4. The Architecture That Ships
What a submission-grade pipeline actually looks like:
- •A standardization layer before the model. Structured extraction into validated, machine-readable schemas. FAIR data principles as a hard technical requirement, not an academic ideal. Inconsistencies caught at the data layer, where they are cheap.
- •A verification layer after the model. Claim-level traceability from generated text back to source tables. Independent checks that fail loudly instead of shipping quietly. An audit trail a reviewer, human or regulatory, can actually inspect.
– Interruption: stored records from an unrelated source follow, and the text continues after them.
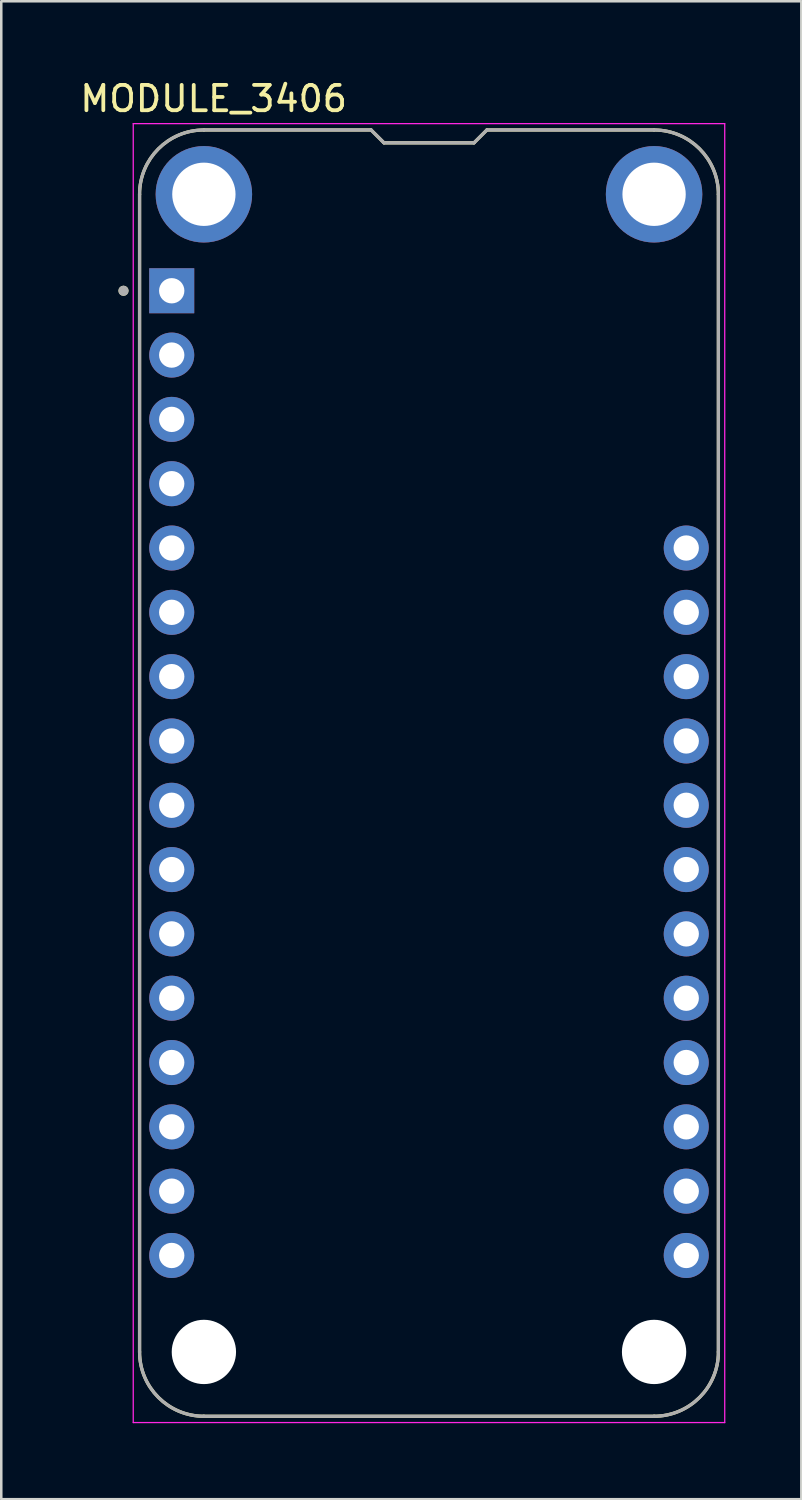
<source format=kicad_pcb>
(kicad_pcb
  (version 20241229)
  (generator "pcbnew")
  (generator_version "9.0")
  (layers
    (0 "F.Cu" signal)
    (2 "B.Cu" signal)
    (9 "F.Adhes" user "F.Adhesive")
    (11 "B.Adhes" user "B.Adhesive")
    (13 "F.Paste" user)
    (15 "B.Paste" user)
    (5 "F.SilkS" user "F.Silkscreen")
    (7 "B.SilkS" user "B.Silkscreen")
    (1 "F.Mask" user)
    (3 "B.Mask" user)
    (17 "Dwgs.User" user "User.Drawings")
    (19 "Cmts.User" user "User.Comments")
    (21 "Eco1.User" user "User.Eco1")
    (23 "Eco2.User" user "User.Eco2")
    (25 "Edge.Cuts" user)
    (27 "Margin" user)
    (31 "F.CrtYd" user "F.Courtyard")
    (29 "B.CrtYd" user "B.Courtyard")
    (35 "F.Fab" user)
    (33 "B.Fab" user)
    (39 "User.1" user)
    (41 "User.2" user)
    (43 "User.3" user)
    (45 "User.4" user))
  (footprint "MODULE_3406"
    (layer "F.Cu")
    (at 13.892 27.483)
    (property "Reference" "MODULE_3406" (at -8.505 -26.635 0) (layer "F.SilkS") (effects (font (size 1 1) (thickness 0.15))))
    (attr through_hole)
    (fp_line (start -11.43 -22.86) (end -11.43 22.86) (stroke (width 0.127) (type solid)) (layer "F.SilkS"))
    (fp_line (start -8.89 25.4) (end 8.89 25.4) (stroke (width 0.127) (type solid)) (layer "F.SilkS"))
    (fp_line (start -2.286 -25.4) (end -8.89 -25.4) (stroke (width 0.127) (type solid)) (layer "F.SilkS"))
    (fp_line (start -1.778 -24.892) (end -2.286 -25.4) (stroke (width 0.127) (type solid)) (layer "F.SilkS"))
    (fp_line (start 1.778 -24.892) (end -1.778 -24.892) (stroke (width 0.127) (type solid)) (layer "F.SilkS"))
    (fp_line (start 2.286 -25.4) (end 1.778 -24.892) (stroke (width 0.127) (type solid)) (layer "F.SilkS"))
    (fp_line (start 8.89 -25.4) (end 2.286 -25.4) (stroke (width 0.127) (type solid)) (layer "F.SilkS"))
    (fp_line (start 11.43 22.86) (end 11.43 -22.86) (stroke (width 0.127) (type solid)) (layer "F.SilkS"))
    (fp_arc (start -11.43 -22.86) (mid -10.686051 -24.656051) (end -8.89 -25.4) (stroke (width 0.127) (type solid)) (layer "F.SilkS"))
    (fp_arc (start -8.89 25.4) (mid -10.686051 24.656051) (end -11.43 22.86) (stroke (width 0.127) (type solid)) (layer "F.SilkS"))
    (fp_arc (start 8.89 -25.4) (mid 10.686051 -24.656051) (end 11.43 -22.86) (stroke (width 0.127) (type solid)) (layer "F.SilkS"))
    (fp_arc (start 11.43 22.86) (mid 10.686051 24.656051) (end 8.89 25.4) (stroke (width 0.127) (type solid)) (layer "F.SilkS"))
    (fp_circle (center -12.065 -19.05) (end -11.965 -19.05) (stroke (width 0.2) (type solid)) (fill no) (layer "F.SilkS"))
    (fp_line (start -11.68 -25.65) (end -11.68 25.65) (stroke (width 0.05) (type solid)) (layer "F.CrtYd"))
    (fp_line (start -11.68 25.65) (end 11.68 25.65) (stroke (width 0.05) (type solid)) (layer "F.CrtYd"))
    (fp_line (start 11.68 -25.65) (end -11.68 -25.65) (stroke (width 0.05) (type solid)) (layer "F.CrtYd"))
    (fp_line (start 11.68 25.65) (end 11.68 -25.65) (stroke (width 0.05) (type solid)) (layer "F.CrtYd"))
    (fp_line (start -11.43 -22.86) (end -11.43 22.86) (stroke (width 0.127) (type solid)) (layer "F.Fab"))
    (fp_line (start -8.89 25.4) (end 8.89 25.4) (stroke (width 0.127) (type solid)) (layer "F.Fab"))
    (fp_line (start -2.286 -25.4) (end -8.89 -25.4) (stroke (width 0.127) (type solid)) (layer "F.Fab"))
    (fp_line (start -1.778 -24.892) (end -2.286 -25.4) (stroke (width 0.127) (type solid)) (layer "F.Fab"))
    (fp_line (start 1.778 -24.892) (end -1.778 -24.892) (stroke (width 0.127) (type solid)) (layer "F.Fab"))
    (fp_line (start 2.286 -25.4) (end 1.778 -24.892) (stroke (width 0.127) (type solid)) (layer "F.Fab"))
    (fp_line (start 8.89 -25.4) (end 2.286 -25.4) (stroke (width 0.127) (type solid)) (layer "F.Fab"))
    (fp_line (start 11.43 22.86) (end 11.43 -22.86) (stroke (width 0.127) (type solid)) (layer "F.Fab"))
    (fp_arc (start -11.43 -22.86) (mid -10.686051 -24.656051) (end -8.89 -25.4) (stroke (width 0.127) (type solid)) (layer "F.Fab"))
    (fp_arc (start -8.89 25.4) (mid -10.686051 24.656051) (end -11.43 22.86) (stroke (width 0.127) (type solid)) (layer "F.Fab"))
    (fp_arc (start 8.89 -25.4) (mid 10.686051 -24.656051) (end 11.43 -22.86) (stroke (width 0.127) (type solid)) (layer "F.Fab"))
    (fp_arc (start 11.43 22.86) (mid 10.686051 24.656051) (end 8.89 25.4) (stroke (width 0.127) (type solid)) (layer "F.Fab"))
    (fp_circle (center -12.065 -19.05) (end -11.965 -19.05) (stroke (width 0.2) (type solid)) (fill no) (layer "F.Fab"))
    (pad "" np_thru_hole circle (at -8.89 22.86) (size 2.54 2.54) (drill 2.54) (layers "*.Cu" "*.Mask"))
    (pad "" np_thru_hole circle (at 8.89 22.86) (size 2.54 2.54) (drill 2.54) (layers "*.Cu" "*.Mask"))
    (pad "1" thru_hole rect (at -10.16 -19.05) (size 1.778 1.778) (drill 1) (layers "*.Cu" "*.Mask"))
    (pad "2" thru_hole circle (at -10.16 -16.51) (size 1.778 1.778) (drill 1) (layers "*.Cu" "*.Mask"))
    (pad "3" thru_hole circle (at -10.16 -13.97) (size 1.778 1.778) (drill 1) (layers "*.Cu" "*.Mask"))
    (pad "4" thru_hole circle (at -10.16 -11.43) (size 1.778 1.778) (drill 1) (layers "*.Cu" "*.Mask"))
    (pad "5" thru_hole circle (at -10.16 -8.89) (size 1.778 1.778) (drill 1) (layers "*.Cu" "*.Mask"))
    (pad "6" thru_hole circle (at -10.16 -6.35) (size 1.778 1.778) (drill 1) (layers "*.Cu" "*.Mask"))
    (pad "7" thru_hole circle (at -10.16 -3.81) (size 1.778 1.778) (drill 1) (layers "*.Cu" "*.Mask"))
    (pad "8" thru_hole circle (at -10.16 -1.27) (size 1.778 1.778) (drill 1) (layers "*.Cu" "*.Mask"))
    (pad "9" thru_hole circle (at -10.16 1.27) (size 1.778 1.778) (drill 1) (layers "*.Cu" "*.Mask"))
    (pad "10" thru_hole circle (at -10.16 3.81) (size 1.778 1.778) (drill 1) (layers "*.Cu" "*.Mask"))
    (pad "11" thru_hole circle (at -10.16 6.35) (size 1.778 1.778) (drill 1) (layers "*.Cu" "*.Mask"))
    (pad "12" thru_hole circle (at -10.16 8.89) (size 1.778 1.778) (drill 1) (layers "*.Cu" "*.Mask"))
    (pad "13" thru_hole circle (at -10.16 11.43) (size 1.778 1.778) (drill 1) (layers "*.Cu" "*.Mask"))
    (pad "14" thru_hole circle (at -10.16 13.97) (size 1.778 1.778) (drill 1) (layers "*.Cu" "*.Mask"))
    (pad "15" thru_hole circle (at -10.16 16.51) (size 1.778 1.778) (drill 1) (layers "*.Cu" "*.Mask"))
    (pad "16" thru_hole circle (at -10.16 19.05) (size 1.778 1.778) (drill 1) (layers "*.Cu" "*.Mask"))
    (pad "17" thru_hole circle (at 10.16 19.05) (size 1.778 1.778) (drill 1) (layers "*.Cu" "*.Mask"))
    (pad "18" thru_hole circle (at 10.16 16.51) (size 1.778 1.778) (drill 1) (layers "*.Cu" "*.Mask"))
    (pad "19" thru_hole circle (at 10.16 13.97) (size 1.778 1.778) (drill 1) (layers "*.Cu" "*.Mask"))
    (pad "20" thru_hole circle (at 10.16 11.43) (size 1.778 1.778) (drill 1) (layers "*.Cu" "*.Mask"))
    (pad "21" thru_hole circle (at 10.16 8.89) (size 1.778 1.778) (drill 1) (layers "*.Cu" "*.Mask"))
    (pad "22" thru_hole circle (at 10.16 6.35) (size 1.778 1.778) (drill 1) (layers "*.Cu" "*.Mask"))
    (pad "23" thru_hole circle (at 10.16 3.81) (size 1.778 1.778) (drill 1) (layers "*.Cu" "*.Mask"))
    (pad "24" thru_hole circle (at 10.16 1.27) (size 1.778 1.778) (drill 1) (layers "*.Cu" "*.Mask"))
    (pad "25" thru_hole circle (at 10.16 -1.27) (size 1.778 1.778) (drill 1) (layers "*.Cu" "*.Mask"))
    (pad "26" thru_hole circle (at 10.16 -3.81) (size 1.778 1.778) (drill 1) (layers "*.Cu" "*.Mask"))
    (pad "27" thru_hole circle (at 10.16 -6.35) (size 1.778 1.778) (drill 1) (layers "*.Cu" "*.Mask"))
    (pad "28" thru_hole circle (at 10.16 -8.89) (size 1.778 1.778) (drill 1) (layers "*.Cu" "*.Mask"))
    (pad "P1" thru_hole circle (at 8.89 -22.86) (size 3.81 3.81) (drill 2.5) (layers "*.Cu" "*.Mask"))
    (pad "P2" thru_hole circle (at -8.89 -22.86) (size 3.81 3.81) (drill 2.5) (layers "*.Cu" "*.Mask")))
  (gr_rect
    (start -3 -3)
    (end 28.597 56.158)
    (stroke (width 0.1) (type default))
    (fill no)
    (layer "Edge.Cuts")))
</source>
The generation step in the middle is the part everyone shares: the same handful of frontier models, available to every competitor. The two layers around it are where the differentiation lives. And note what the verification layer is made of today: expensive humans re-reading everything. That is the bottleneck left to systematize.
This is the unglamorous work that rarely makes the demo. It is easier to show a chatbot summarizing a CSR than to build the plumbing that makes the summary trustworthy. But without the plumbing, you are shipping a liability with good grammar.
Bottom Line
The model works. The system around it does not exist yet. Regulators do not accept confident text; they accept documents where every number has a lineage. Structure the inputs so the model reasons on solid ground. Verify the outputs so no claim leaves the pipeline unchecked. Companies that build both layers will own regulatory AI. Companies that skip them will keep demoing.
References
- MongoDB, "Novo Nordisk & MongoDB Atlas: A Clinical Study Report in Minutes."
- Anthropic, "Novo Nordisk customer story."
- Morgan Lewis, "FDA's Warning Letter Suggests Growing Scrutiny of AI Overreliance." April 2026.
- Futurism (citing CNN), "The FDA Is Using an AI to Speed Up Drug Approvals and Insiders Say It's Making Horrible Mistakes." July 2025.